A company that generates cash isn’t automatically a winner. Some businesses stockpile cash but fail to reinvest wisely, limiting their ability to expand.
Luckily for you, we built StockStory to help you separate the good from the bad. Keeping that in mind, here are three cash-producing companies to steer clear of and a few better alternatives.
Trailing 12-Month Free Cash Flow Margin: 11.7%
Known for its commercial-free music channels, Sirius XM (NASDAQ:SIRI) is a broadcasting company that provides satellite radio and online radio services across North America.
Why Do We Avoid SIRI?
At $21.10 per share, Sirius XM trades at 6.8x forward price-to-earnings. Check out our free in-depth research report to learn more about why SIRI doesn’t pass our bar.
Trailing 12-Month Free Cash Flow Margin: 9.1%
Founded by explorer Sven-Olof Lindblad in 1979, Lindblad Expeditions (NASDAQ:LIND) offers cruising experiences to remote destinations in partnership with National Geographic.
Why Do We Steer Clear of LIND?
Lindblad Expeditions is trading at $8.43 per share, or 4.3x forward EV-to-EBITDA. To fully understand why you should be careful with LIND, check out our full research report (it’s free).

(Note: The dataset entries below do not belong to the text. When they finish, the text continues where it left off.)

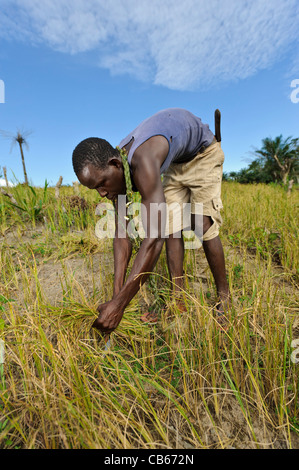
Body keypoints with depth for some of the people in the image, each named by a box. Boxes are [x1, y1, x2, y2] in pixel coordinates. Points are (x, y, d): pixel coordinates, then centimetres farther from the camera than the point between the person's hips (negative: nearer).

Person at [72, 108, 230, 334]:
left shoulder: (142, 164, -44)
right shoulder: (115, 171, -18)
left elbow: (155, 238, -50)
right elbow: (122, 236, -19)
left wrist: (119, 305, -43)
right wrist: (117, 295, -23)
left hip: (203, 152, -6)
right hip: (176, 163, 6)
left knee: (203, 226, -15)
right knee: (171, 226, -7)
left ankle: (224, 298, 4)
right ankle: (179, 300, 1)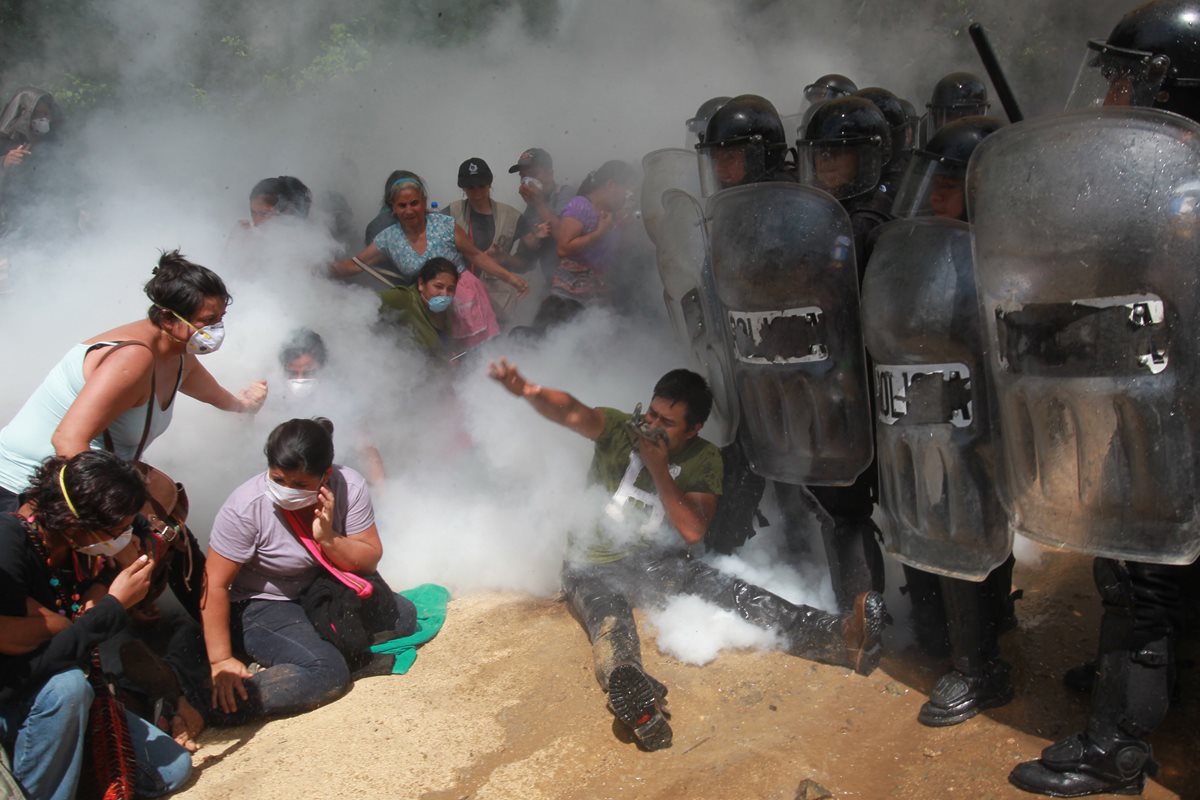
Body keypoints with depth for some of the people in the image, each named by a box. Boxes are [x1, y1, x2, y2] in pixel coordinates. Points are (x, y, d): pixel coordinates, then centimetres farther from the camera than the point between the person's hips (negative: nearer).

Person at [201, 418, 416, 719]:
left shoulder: (349, 487, -19)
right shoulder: (245, 507, -26)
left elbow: (370, 559, -12)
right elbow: (215, 585, -21)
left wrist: (327, 538, -31)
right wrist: (221, 661, -22)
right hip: (264, 605, -5)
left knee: (403, 617, -6)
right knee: (328, 673, -27)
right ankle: (221, 703, -22)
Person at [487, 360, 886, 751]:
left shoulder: (704, 459, -2)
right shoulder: (620, 429, -8)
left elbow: (693, 530, -13)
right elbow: (573, 413, -31)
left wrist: (658, 468, -20)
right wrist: (528, 390, -52)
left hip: (657, 563, 2)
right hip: (593, 567, -2)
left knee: (732, 592, -23)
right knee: (608, 611, -37)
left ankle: (839, 638, -41)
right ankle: (630, 689, -71)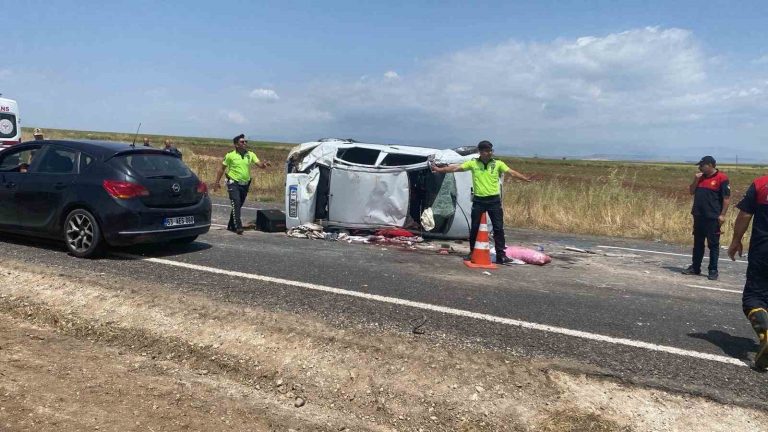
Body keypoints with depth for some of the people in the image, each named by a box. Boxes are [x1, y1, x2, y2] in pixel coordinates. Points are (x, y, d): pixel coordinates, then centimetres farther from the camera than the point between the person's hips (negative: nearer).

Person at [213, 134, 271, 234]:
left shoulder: (250, 154, 5)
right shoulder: (230, 155, -4)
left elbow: (259, 164, -5)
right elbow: (222, 169, 4)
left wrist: (264, 164, -28)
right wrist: (217, 182, 3)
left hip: (245, 184, 4)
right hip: (233, 184, -4)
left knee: (238, 206, 13)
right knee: (236, 204, -17)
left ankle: (231, 225, 27)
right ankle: (238, 226, -21)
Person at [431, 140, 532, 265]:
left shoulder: (498, 164, 0)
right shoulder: (473, 163, 1)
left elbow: (512, 172, -7)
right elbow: (456, 168, -1)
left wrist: (526, 179, -20)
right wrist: (439, 169, -7)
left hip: (494, 200, 0)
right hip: (478, 200, 1)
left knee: (498, 228, -1)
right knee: (474, 228, 8)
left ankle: (501, 255, 4)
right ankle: (472, 253, 23)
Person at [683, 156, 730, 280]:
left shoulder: (721, 178, -9)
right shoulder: (700, 177, 12)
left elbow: (726, 198, -10)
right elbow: (691, 192, 14)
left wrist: (722, 215, -15)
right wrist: (695, 180, -1)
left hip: (713, 218, -7)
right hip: (698, 216, 7)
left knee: (713, 244, 1)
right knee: (698, 243, 13)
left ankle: (713, 270, 6)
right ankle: (695, 267, 20)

Trailing 12-Month Free Cash Flow Margin: 14.9%
Originally a pioneer in the laser scanning industry during the late 1960s, Novanta (NASDAQ:NOVT) offers medicine and manufacturing technology to the medical, life sciences, and manufacturing industries.
Why Are We Wary of NOVT?
Novanta’s stock price of $114.99 implies a valuation ratio of 30.4x forward price-to-earnings. If you’re considering NOVT for your portfolio, see our FREE research report to learn more.
Market indices reached historic highs following Donald Trump’s presidential victory in November 2024, but the outlook for 2025 is clouded by new trade policies that could impact business confidence and growth.
While this has caused many investors to adopt a "fearful" wait-and-see approach, we’re leaning into our best ideas that can grow regardless of the political or macroeconomic climate. Take advantage of Mr. Market by checking out our Top 9 Market-Beating Stocks. This is a curated list of our High Quality stocks that have generated a market-beating return of 175% over the last five years.
Stocks that made our list in 2019 include now familiar names such as Nvidia (+2,183% between December 2019 and December 2024) as well as under-the-radar businesses like Axon (+711% five-year return). Find your next big winner with StockStory today for free.